The U.S. Justice Department weighed in on independent TV ad management company Viamedia’s $75 million anti-trust suit against Comcast, but did not say an Illinois federal judge erred when she dismissed the complaint in August.
In its amicus brief, filed last week, the DOJ reiterated the standard that must be met for Viamedia to prove that Comcast unlawfully impeded it from competing with Comcast Spotlight in the advertising “spot sales” business.
However, in its position-neutral filing, the DOJ stopped short of saying that U.S. District Judge Amy St. Eve erred when she dismissed the case in August. But as one legal source told MCN, the standard it described closely matched Viamedia's argument.
Reps for both Comcast and Viamedia had no comment.
In its suit, Viamedia accused Comcast of violating anti-trust laws by forcing cable operators including WideOpenWest and RCN to use its Comcast Spotlight local-ad sales division if they wanted access to Comcast’s spot sales interconnect in Chicago and Illinois.
But St. Eve ruled in August that Viamedia failed to prove that position.
“The record lacks any evidence showing that Comcast has raised, plans to raise, or even has the ability to raise prices,” Judge St. Eve said in her ruling, obtained by Law 360.
Viamedia has appealed the decision with the Seventh Circuit Court.
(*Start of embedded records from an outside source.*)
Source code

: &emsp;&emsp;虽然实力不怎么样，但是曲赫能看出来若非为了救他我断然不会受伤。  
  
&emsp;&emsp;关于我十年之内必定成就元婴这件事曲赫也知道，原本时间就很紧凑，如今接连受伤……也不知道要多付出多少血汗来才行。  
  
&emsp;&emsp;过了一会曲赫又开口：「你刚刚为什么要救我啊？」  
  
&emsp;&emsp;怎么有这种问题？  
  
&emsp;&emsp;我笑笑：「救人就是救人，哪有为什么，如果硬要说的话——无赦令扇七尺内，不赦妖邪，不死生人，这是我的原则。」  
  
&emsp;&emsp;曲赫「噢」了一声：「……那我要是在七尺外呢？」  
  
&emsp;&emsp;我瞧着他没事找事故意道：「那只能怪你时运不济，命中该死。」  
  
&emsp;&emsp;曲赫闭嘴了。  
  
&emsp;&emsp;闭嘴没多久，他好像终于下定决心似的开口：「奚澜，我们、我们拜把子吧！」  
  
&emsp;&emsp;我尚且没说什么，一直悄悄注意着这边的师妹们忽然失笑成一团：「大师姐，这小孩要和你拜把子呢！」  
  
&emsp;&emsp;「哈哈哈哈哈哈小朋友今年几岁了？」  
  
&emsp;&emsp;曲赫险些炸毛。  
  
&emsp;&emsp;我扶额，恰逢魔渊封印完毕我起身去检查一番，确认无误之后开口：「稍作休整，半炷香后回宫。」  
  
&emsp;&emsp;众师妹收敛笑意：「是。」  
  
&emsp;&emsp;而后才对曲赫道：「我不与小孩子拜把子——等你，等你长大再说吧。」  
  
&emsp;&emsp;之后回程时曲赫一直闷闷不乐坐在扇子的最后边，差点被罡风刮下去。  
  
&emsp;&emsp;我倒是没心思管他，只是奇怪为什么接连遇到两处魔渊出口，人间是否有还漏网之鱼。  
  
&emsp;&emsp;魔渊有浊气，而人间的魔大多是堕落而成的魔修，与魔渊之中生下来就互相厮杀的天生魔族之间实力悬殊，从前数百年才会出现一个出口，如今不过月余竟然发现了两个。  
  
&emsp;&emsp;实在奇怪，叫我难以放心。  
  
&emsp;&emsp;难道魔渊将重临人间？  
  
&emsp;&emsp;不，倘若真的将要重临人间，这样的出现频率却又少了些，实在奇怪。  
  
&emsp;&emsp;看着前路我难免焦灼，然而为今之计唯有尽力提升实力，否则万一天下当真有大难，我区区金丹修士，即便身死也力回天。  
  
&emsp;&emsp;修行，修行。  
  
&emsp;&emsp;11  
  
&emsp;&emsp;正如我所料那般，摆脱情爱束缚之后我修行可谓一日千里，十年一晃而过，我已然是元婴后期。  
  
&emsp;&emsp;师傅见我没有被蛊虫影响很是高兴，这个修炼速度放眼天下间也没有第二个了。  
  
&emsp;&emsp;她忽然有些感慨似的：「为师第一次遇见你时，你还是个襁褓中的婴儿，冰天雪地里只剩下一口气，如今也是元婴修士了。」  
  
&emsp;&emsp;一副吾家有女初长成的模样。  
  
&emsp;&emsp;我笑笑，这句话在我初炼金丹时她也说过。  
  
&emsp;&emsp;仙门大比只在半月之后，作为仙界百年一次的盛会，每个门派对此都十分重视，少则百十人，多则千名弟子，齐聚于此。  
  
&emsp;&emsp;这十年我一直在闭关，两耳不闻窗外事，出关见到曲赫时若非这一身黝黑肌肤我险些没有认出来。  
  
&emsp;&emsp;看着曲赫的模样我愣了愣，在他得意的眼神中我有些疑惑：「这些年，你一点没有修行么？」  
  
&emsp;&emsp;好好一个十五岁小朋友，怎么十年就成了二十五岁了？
And last week, it received support from several advocacy groups, in the form of another amicus brief filed by Public Knowledge and the American Antitrust Institute.
The two non-profits argued that the Illinois federal court used too high a standard in evaluating Viamedia’s claim.
“The court erred in accepting Comcast’s ‘disintermediation’ defense, because a pro-competitive justification must be proved not merely posited,” the amicus brief said. “Moreover, vertical integration is not a sufficient defense for a refusal to deal that involves monopolization of both of the vertically related markets.”